Mi sono ricordato delle donne del mio
paese quando, molti anni fa, anch'esse portavano dei pesi considerevoli in equilibrio
sul capo o con l'aiuto di una sola mano. Andavano o tornavano da un
lavatoio municipale, quando in casa non c'erano ancora le lavatrici. Lavavano i panni a mano, nell'acqua gelida, a volte col sapone fatto in casa.
Per portare conche e bacinelle, utilizzavano un panno avvolto il cui nome ho scoperto solo oggi. È stata una specie di rivelazione, di epifania.
(foto da internet)
Ho sempre saputo il suo nome in
dialetto. Ci sono parole che si sono depositate nella nostra memoria solo ed esclusivamente in una determinata lingua, in uno spazio privato che appartiene a ciascun individuo e ad un lessico familiare. Il panno avvolto che la donna africana portava ha fatto da madeleine, e da capo della matassa, in cui avvolgere i miei ricordi.
Nel termine dialettale, immediato, nitido, presente vi è l'identità di un gruppo di persone, il suo significato, la memoria profonda, il codice utile.
Attraverso lo spagnolo ho
ricostruito il nome in italiano del panno avvolto sulla testa della donna
africana, ho ricostruito un'umile corona che le donne del mondo portano, e hanno portato, sulla testa.

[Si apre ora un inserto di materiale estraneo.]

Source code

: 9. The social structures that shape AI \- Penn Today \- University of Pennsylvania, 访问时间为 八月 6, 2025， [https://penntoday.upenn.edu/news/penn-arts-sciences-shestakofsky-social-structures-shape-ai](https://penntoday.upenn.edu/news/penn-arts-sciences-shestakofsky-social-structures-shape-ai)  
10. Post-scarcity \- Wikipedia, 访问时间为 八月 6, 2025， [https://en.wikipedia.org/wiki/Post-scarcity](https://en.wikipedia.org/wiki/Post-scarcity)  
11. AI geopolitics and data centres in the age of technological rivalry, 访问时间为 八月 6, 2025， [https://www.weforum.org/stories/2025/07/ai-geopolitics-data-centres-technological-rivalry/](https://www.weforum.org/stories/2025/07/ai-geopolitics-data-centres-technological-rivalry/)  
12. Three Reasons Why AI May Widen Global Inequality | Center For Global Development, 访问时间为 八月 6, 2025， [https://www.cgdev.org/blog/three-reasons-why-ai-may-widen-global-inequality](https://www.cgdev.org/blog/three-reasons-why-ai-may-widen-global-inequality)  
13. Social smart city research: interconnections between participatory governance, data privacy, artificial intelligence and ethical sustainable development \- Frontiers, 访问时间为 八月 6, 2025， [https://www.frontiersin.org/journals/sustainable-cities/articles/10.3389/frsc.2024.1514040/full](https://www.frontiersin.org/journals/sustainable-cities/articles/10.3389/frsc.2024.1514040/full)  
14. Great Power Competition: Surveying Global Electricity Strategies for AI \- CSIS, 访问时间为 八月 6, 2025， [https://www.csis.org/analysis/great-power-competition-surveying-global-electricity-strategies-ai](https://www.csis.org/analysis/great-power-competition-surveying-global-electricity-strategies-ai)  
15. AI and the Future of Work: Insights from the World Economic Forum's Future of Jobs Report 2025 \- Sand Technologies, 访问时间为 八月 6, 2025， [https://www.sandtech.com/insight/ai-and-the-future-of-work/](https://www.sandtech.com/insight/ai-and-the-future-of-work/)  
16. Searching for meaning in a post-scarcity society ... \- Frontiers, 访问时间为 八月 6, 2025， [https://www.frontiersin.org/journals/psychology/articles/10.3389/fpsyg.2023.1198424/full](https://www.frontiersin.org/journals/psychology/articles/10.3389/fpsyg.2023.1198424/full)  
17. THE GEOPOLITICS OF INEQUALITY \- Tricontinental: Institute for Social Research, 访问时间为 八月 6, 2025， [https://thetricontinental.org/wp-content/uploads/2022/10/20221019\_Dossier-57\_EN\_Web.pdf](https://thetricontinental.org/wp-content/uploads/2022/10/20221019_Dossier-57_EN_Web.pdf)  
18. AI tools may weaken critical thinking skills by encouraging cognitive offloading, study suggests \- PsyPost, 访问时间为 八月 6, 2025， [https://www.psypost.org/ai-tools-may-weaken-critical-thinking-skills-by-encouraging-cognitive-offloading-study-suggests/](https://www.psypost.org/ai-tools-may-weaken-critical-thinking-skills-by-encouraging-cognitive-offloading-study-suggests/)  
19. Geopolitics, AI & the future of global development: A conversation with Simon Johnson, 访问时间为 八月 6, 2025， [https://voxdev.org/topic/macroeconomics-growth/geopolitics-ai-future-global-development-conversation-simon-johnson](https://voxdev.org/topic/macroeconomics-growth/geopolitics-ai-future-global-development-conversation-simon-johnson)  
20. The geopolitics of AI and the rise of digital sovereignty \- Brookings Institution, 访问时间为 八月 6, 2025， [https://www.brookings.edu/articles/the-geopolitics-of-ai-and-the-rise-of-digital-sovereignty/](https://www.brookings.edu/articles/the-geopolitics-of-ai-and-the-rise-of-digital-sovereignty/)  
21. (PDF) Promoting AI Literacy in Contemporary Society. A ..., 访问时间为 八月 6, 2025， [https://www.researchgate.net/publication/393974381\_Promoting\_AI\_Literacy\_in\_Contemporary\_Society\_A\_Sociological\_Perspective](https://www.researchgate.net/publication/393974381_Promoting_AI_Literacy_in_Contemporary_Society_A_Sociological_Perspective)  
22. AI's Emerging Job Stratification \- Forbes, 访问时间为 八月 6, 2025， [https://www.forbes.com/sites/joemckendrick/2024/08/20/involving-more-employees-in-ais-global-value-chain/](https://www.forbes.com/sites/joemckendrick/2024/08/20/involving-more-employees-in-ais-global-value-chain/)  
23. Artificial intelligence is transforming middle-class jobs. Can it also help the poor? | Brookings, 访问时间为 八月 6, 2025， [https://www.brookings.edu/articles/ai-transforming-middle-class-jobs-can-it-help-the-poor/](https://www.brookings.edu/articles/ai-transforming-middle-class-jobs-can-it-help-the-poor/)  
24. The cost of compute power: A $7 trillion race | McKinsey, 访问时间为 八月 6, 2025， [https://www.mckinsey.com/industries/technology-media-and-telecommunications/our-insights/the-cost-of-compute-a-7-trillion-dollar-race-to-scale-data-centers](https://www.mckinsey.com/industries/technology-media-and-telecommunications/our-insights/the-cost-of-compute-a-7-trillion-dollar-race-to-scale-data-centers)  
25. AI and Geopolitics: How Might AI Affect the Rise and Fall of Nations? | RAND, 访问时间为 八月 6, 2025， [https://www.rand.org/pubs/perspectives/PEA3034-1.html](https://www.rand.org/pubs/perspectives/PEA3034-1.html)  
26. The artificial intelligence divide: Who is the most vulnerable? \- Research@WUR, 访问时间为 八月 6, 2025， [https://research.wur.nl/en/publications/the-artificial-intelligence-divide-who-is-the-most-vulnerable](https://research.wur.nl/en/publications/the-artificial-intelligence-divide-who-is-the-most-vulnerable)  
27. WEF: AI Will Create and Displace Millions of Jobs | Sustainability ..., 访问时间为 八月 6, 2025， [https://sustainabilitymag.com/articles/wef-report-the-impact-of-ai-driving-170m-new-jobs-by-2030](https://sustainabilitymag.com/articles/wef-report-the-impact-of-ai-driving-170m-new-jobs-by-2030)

In italiano si dice cercine; proviene dal latino cĭrcĭnus, «compasso, cerchio», derivato di cĭrcus «circonferenza», ed è, appunto, il panno ravvolto in forma di cerchio che si mette sul capo per sostenere pesi.
Nel dialetto del mio paese si dice coròjja, dal latino corolla, «ghirlanda, piccola corona», con approssimante palatale [jj].
Chissà come si dirà nelle lingue africane?